In the midst of my marriage ending, moving out on my own and selling our house I realized that I knew almost nothing about how divorce works and I had to start learning right away. I knew plenty of divorced people but it’s not something people often talk about. How do you file for divorce? How do you divide property? Do you need a lawyer? How much is this going to cost and who’s going to pay for it? How do you manage finances while separated but not yet divorced? What happens if you don’t agree on how to proceed or what the final terms of the divorce should be? I read books. I asked questions from people who knew. I got professional help in filling out and filing legal documents and I paid a lawyer $300 and hour to answer my questions. That was some of the best money I’ve ever spent.

What I learned was that you either come to an agreement on the terms of your divorce or you fight it out in court and let a judge decide. Everything I read and everyone I spoke to emphasized how undesirable the second option was for everyone. So what was left was to hash things out with the one person with whom I had realized I couldn’t hash things out. But that’s what we did. It was no fun. It was probably the most unfun thing I’ve ever had to do. There was so much bad feeling and the good will had been exhausted. All that was left was self-interest and a shared desire to get it over with.

As divorces go it could have been much worse. We had no children and since we both had similar incomes there was no question of spousal support. It pretty much just came down to money and the law was pretty clear on how it would be divided. But there were still hard feelings and angry words. At times it seemed like we could get through it and still be friends but I’m sorry to say that that didn’t happen. The best thing about the divorce process was that it eventually ended and there was no unfinished business.

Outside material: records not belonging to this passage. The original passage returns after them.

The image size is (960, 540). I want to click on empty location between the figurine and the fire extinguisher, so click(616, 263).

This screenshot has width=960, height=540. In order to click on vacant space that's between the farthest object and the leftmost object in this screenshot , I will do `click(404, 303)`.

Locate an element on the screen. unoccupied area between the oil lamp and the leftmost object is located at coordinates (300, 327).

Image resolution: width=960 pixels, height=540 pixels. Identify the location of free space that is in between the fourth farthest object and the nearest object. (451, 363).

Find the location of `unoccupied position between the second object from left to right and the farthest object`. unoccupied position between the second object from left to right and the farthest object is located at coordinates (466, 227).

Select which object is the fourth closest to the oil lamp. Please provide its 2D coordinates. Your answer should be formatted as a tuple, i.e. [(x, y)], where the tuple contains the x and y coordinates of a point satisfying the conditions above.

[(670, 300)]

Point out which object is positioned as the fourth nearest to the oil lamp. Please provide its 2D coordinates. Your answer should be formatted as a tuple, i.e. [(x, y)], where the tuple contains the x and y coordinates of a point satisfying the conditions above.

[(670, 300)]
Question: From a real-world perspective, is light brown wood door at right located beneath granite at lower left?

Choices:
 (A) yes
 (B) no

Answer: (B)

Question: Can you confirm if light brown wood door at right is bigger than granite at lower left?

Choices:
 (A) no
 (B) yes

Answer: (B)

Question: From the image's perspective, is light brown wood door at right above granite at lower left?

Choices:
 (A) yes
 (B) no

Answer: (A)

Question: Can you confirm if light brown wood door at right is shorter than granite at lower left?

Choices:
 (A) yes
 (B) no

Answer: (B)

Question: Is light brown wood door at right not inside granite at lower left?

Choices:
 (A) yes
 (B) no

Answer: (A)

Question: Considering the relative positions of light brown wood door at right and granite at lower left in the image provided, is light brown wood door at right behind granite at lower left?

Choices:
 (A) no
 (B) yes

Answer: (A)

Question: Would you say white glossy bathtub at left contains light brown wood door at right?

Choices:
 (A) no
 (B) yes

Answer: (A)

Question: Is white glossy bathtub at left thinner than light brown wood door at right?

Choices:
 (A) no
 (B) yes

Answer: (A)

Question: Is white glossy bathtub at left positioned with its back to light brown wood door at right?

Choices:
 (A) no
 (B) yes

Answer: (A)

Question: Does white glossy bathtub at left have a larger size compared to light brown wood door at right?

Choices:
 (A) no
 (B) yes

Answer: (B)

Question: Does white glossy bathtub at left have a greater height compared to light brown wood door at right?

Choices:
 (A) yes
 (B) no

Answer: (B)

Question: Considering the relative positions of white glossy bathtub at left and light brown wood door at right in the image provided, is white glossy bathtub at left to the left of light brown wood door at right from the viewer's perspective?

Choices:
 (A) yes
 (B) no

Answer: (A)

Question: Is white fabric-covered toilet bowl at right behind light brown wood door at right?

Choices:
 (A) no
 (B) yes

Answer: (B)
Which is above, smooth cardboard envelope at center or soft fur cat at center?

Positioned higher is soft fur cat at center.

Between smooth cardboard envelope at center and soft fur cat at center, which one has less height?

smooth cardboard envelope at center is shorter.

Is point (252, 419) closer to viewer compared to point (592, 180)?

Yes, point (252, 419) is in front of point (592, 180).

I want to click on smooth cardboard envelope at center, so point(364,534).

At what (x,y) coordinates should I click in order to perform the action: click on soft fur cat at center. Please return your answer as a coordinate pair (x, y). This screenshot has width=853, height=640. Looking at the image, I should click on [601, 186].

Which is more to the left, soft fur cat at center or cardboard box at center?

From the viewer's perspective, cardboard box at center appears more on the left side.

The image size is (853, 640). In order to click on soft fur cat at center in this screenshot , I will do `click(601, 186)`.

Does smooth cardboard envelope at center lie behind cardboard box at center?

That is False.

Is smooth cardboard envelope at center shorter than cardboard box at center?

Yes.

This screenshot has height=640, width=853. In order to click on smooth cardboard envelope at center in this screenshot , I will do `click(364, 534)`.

Having said all that divorce was the best thing that could have possibly happened. It’s a great irony that what I feared so much and tried so hard to avoid may have been the best thing that has ever happened to me. Letting go is hard to do but I found that everything I needed to make the changes in my life was there for me. There were people to support me and there were answers for me when I didn’t know what to do. When I got married I felt CERTAIN mine would not be among the fifty percent of marriages that end in divorce but I learned that even when things turn out drastically different from how they were planned a lot of good can come out of it.